The Buteyko breathing method is a form of breathing that helps you breathe through your nose slowly and gradually. It can help you catch respiratory infections less often and prevent you from having dry and sensitive airways that come with breathing through your mouth. According to American Journal of Nursing Research, Buteyko breathing can boost your daily asthma control and peak expiratory flow rate, along with improving asthma severity. Yoga is another breathing and pose-based practice that helps to improve overall well-being. When it comes to severe asthma, yoga practices like Sahaja yoga may provide stress relief and improve moods, although in the short term (per Thorax).

Also, mindfulness is a reliable option for breath control. The practice involves increasing awareness of your breath, thoughts, sensations, and emotions. It can help you let go of stress and other negative emotions you may feel at times which also make asthma worse (via Mindful). On its own, mindfulness can help improve your breathing as well as when used alongside yoga. Both can make the quality of your life better health-wise (per BioMed Central).

Lifestyle changes can also improve the condition

Making a few tweaks to your lifestyle can also bring a massive difference in asthma severity. Breathe (Sheffield) explains that people with asthma should consider taking on fitness exercises as it boosts your overall health and also enhances lung function. And changing from less to more nutrient-rich foods can go a long way. You should aim to cut down on saturated fats and have more whole grains, vegetables, and fruits — this alone can decrease the risk of worsening asthma, and can also ease airway inflammation, and give you better control of the condition. People with both asthma and obesity should try losing weight, because it can help elevate their quality of life (in terms of having asthma) and also make it more controllable. 

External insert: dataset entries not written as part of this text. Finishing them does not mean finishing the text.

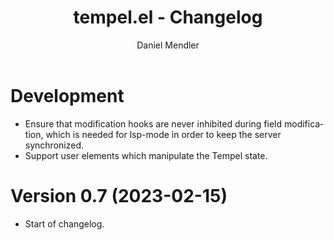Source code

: #+title: tempel.el - Changelog
#+author: Daniel Mendler
#+language: en

* Development

- Ensure that modification hooks are never inhibited during field modification,
  which is needed for lsp-mode in order to keep the server synchronized.
- Support user elements which manipulate the Tempel state.

* Version 0.7 (2023-02-15)

- Start of changelog.
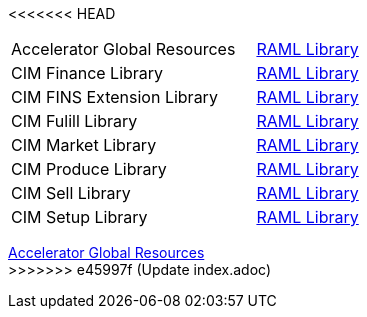 <<<<<<< HEAD
[cols="70,30",width=100%]
|===
| Accelerator Global Resources | https://{anypoint-url}/accelerator-global-resources[RAML Library^]
| CIM Finance Library | https://{anypoint-url}/accelerator-cim-finance-library[RAML Library^]
| CIM FINS Extension Library | https://{anypoint-url}/accelerator-cim-fins-ext-library[RAML Library^]
| CIM Fulill Library | https://{anypoint-url}/accelerator-cim-fulfill-library[RAML Library^]
| CIM Market Library | https://{anypoint-url}/accelerator-cim-market-library[RAML Library^]
| CIM Produce Library | https://{anypoint-url}/accelerator-cim-produce-library[RAML Library^]
| CIM Sell Library | https://{anypoint-url}/accelerator-cim-sell-library[RAML Library ^]
| CIM Setup Library | https://{anypoint-url}/accelerator-cim-setup-library[RAML Library^]
|===
=======
[%hardbreaks]
https://anypoint.mulesoft.com/exchange/org.mule.examples/accelerator-global-resources[Accelerator Global Resources]
>>>>>>> e45997f (Update index.adoc)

Sage Journals also recommends educating people with asthma on how to choose and work with better food choices and physical exercises like resistance training and aerobic exercises. These lifestyle choices helps motivate people to take proper courses of action that will improve their health. Also, counseling sessions combined with weight loss programs bring more effective results than just theory.

According to Case Management Body of Knowledge, other lifestyle modifications that will further help make severe asthma more tolerable include quitting smoking and keeping away from secondhand smoke, covering your nose with a scarf when you're in cold environments, having air conditioners in your house to control airborne pollen levels, and replacing your carpet with hardwood flooring.

Prevention, recovery, and management

You may have heard that Azithromycin could be a good prevention intervention for severe asthma and you could be considering it. However, a study published in Thorax showed it may not decrease the severity of asthma, and neither can it neutralize lower respiratory tract infections. 

Instead, focus on taking your medication as your doctor instructed. Even if you suffered an attack and got taken to the hospital and the doctors helped you recover, afterward, your doctor will still advise you to follow your asthma action plan which is largely about taking your medication the right way. WebMD also mentions that washing your hands regulalry will keep cold and other viral infections away. Also, if your doctor schedules several appointments with you to discuss and manage your health, make sure you show up for all of them as each contributes to your recovery and overall control of the condition.